PROGETTO SALUTE – Centro di via Vollusiano

Il Progetto Salute del Centro Servizi di Contrasto alla Povertà di via Vollusiano nasce a Terni per rispondere a un bisogno sempre più evidente: garantire il diritto alla cura a persone che, a causa della povertà, delle lunghe liste di attesa o delle difficoltà di accesso al Servizio sanitario nazionale, rinunciano a curarsi. Nel 2025 si è svolta la seconda annualità del progetto, promosso dalla Caritas diocesana di Terni-Narni-Amelia in collaborazione con l’Associazione San Martino Impresa Sociale ETS. Il Centro di Ascolto diocesano è divenuto il fulcro della presa in carico sanitaria e sociale: qui avviene la prima valutazione dei bisogni di salute e l’attivazione di percorsi personalizzati.

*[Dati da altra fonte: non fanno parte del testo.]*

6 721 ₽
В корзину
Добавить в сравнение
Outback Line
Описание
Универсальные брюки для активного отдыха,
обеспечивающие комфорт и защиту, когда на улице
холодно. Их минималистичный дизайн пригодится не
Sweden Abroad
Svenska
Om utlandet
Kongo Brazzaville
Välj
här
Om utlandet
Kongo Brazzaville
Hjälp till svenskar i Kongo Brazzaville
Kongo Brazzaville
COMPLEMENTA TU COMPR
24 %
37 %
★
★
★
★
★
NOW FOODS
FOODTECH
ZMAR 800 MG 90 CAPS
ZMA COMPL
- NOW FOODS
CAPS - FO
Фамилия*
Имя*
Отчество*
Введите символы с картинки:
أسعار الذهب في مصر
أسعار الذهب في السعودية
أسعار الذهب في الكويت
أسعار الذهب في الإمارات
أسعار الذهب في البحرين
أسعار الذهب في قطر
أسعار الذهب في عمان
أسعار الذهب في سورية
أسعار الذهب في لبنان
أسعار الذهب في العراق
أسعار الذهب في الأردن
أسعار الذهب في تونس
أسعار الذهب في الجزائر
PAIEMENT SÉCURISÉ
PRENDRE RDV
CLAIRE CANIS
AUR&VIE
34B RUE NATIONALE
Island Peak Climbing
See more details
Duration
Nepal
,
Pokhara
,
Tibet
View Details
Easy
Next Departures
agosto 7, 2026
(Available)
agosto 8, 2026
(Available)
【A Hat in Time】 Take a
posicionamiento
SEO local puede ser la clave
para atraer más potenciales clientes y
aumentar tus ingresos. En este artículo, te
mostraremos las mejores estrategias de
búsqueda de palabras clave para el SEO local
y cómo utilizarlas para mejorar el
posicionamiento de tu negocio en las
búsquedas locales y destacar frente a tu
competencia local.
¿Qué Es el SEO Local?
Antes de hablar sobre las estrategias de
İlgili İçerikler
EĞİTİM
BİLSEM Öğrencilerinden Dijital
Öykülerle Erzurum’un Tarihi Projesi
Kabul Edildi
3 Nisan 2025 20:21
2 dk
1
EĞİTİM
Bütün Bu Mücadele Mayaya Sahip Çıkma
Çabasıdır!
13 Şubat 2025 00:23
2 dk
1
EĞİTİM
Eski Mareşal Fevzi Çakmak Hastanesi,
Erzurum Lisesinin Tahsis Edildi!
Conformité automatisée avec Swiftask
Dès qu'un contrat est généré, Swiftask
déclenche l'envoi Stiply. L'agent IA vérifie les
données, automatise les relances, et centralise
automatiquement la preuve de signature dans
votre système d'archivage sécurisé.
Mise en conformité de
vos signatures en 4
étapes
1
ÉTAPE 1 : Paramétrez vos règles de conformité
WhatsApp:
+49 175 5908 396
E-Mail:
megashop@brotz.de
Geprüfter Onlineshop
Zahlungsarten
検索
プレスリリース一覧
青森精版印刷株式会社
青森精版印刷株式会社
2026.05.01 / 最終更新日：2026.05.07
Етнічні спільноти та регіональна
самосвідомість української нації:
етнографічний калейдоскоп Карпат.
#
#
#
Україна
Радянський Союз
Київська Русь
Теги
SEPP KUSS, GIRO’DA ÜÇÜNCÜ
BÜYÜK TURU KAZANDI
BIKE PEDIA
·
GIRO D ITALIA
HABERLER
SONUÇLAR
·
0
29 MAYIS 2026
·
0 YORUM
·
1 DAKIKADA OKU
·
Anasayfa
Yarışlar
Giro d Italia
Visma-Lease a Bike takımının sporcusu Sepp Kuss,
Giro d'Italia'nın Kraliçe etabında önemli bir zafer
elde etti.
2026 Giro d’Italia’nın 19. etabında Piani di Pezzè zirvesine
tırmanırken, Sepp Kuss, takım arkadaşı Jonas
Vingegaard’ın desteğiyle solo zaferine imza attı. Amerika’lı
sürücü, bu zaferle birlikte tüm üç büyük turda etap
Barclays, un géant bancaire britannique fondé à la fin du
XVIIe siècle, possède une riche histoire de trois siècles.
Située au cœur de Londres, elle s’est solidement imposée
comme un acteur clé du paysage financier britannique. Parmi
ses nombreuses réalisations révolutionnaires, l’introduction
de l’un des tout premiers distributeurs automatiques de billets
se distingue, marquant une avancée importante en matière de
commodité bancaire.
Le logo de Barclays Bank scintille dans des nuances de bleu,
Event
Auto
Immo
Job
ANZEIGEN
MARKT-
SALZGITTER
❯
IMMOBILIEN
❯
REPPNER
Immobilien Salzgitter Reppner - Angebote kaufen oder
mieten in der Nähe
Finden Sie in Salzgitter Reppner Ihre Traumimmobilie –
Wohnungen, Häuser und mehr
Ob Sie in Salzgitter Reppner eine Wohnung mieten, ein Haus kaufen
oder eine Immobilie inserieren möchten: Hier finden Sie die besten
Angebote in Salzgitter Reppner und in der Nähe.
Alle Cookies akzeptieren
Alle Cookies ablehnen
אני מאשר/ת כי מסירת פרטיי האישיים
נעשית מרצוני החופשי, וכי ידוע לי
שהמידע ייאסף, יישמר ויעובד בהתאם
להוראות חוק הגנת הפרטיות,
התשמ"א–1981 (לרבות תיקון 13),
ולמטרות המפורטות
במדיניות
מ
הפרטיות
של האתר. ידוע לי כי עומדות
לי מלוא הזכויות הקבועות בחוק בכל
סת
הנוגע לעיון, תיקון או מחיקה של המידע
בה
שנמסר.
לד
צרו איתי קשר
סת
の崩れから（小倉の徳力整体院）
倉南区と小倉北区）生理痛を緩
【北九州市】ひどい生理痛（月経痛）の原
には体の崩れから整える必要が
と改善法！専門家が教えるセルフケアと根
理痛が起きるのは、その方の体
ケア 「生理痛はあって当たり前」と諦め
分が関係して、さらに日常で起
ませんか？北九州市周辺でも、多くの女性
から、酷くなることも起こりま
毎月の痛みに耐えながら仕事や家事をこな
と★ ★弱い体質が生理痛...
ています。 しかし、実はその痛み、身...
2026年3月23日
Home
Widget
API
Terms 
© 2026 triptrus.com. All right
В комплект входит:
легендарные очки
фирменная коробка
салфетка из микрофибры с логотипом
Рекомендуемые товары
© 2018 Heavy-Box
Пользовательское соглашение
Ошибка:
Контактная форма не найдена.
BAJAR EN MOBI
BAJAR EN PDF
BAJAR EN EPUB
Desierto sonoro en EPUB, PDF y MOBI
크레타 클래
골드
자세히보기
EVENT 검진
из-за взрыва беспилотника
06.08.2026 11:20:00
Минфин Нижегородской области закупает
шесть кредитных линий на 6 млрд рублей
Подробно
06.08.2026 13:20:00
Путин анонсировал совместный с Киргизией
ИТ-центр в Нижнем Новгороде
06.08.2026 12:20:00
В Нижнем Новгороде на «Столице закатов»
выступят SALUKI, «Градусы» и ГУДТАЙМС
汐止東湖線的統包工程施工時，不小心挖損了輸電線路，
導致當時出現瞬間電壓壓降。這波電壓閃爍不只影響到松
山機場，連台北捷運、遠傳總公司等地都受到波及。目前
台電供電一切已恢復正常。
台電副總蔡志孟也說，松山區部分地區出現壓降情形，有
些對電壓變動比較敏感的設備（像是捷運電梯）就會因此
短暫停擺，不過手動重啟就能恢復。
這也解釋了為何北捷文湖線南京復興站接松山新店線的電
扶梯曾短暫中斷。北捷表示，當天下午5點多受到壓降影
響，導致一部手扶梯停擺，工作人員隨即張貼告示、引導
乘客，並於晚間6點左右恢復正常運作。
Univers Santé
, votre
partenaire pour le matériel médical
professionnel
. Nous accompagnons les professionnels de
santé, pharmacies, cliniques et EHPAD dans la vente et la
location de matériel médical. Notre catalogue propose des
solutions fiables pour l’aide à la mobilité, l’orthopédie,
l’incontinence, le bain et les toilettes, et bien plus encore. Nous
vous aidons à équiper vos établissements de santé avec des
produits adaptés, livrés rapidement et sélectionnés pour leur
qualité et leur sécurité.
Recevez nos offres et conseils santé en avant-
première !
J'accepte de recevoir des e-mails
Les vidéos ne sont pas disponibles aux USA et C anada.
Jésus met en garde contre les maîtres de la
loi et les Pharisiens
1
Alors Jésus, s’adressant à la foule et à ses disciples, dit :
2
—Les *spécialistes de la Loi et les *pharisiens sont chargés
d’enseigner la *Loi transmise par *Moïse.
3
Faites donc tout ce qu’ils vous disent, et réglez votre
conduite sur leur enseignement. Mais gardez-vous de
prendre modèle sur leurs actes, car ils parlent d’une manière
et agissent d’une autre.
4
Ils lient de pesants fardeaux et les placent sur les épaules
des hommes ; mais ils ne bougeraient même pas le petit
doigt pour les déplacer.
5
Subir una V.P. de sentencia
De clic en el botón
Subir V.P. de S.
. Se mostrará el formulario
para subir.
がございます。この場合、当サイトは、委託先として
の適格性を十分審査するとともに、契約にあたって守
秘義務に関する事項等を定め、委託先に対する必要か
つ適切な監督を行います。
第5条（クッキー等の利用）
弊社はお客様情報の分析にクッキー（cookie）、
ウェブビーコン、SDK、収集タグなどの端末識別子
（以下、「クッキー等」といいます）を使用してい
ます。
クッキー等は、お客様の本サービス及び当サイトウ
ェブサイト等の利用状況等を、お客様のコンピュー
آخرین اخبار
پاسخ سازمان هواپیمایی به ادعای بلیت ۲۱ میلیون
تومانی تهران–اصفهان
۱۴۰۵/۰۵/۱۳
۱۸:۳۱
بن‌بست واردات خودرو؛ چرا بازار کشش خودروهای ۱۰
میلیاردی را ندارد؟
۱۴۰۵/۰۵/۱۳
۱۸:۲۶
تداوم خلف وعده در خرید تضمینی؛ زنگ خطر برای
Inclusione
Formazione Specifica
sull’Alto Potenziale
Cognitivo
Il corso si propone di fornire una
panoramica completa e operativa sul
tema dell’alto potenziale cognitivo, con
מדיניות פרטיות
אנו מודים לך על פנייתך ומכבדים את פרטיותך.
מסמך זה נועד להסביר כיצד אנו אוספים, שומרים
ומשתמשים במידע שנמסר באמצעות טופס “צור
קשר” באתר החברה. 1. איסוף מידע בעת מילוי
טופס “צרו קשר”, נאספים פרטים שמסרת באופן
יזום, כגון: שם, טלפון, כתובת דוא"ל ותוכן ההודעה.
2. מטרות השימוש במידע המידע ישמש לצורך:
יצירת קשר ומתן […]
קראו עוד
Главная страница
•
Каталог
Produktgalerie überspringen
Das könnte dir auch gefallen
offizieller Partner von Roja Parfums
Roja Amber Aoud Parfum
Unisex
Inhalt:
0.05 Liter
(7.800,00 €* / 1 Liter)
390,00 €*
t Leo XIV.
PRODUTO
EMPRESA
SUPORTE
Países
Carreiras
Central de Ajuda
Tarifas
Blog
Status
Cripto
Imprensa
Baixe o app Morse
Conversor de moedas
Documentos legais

Attraverso un lavoro di rete strutturato, le persone vengono accompagnate verso servizi sanitari accessibili, supportate nel reperimento di farmaci, nel pagamento di visite ed esami medici e orientate nel complesso sistema del SSN. Accanto all’intervento sanitario, il progetto promuove l’educazione alla salute e il sostegno psicologico, integrando l’azione clinica con l’ascolto e l’accompagnamento e azioni di welfare. Nel corso del 2025 sono state prese in carico solo con questo progetto oltre 140 persone, molte delle quali straniere o in condizioni di grave fragilità. Per una parte significativa dei beneficiari è stato possibile costruire percorsi di autonomia, restituendo dignità e continuità alle cure. Via Vollusiano si conferma così come un presidio di prossimità, dove la salute torna a essere un diritto e non un privilegio.

 

“Non è Amore – Scarpe Rosse”: contrasto alla violenza di genere

Accanto alla salute, Terni, per il tramite di Caritas diocesana di Terni-Narni-Amelia con l’Associazione San Martino Impresa Sociale ETS, è anche presidio di contrasto alla violenza di genere con il progetto Non è Amore_Scarpe Rosse. Nel 2025 il progetto ha affiancato oltre 50 donne vittime di violenza, anche con figli minori, offrendo ascolto, protezione e percorsi di autonomia. Fondamentale il lavoro in rete e la presenza di una Casa Rifugio ad indirizzo segreto, insieme a servizi specialistici svolti da personale femminile qualificato. Salute, protezione e accompagnamento diventano così strumenti concreti di giustizia sociale e prossimità, per chi rischia di restare invisibile.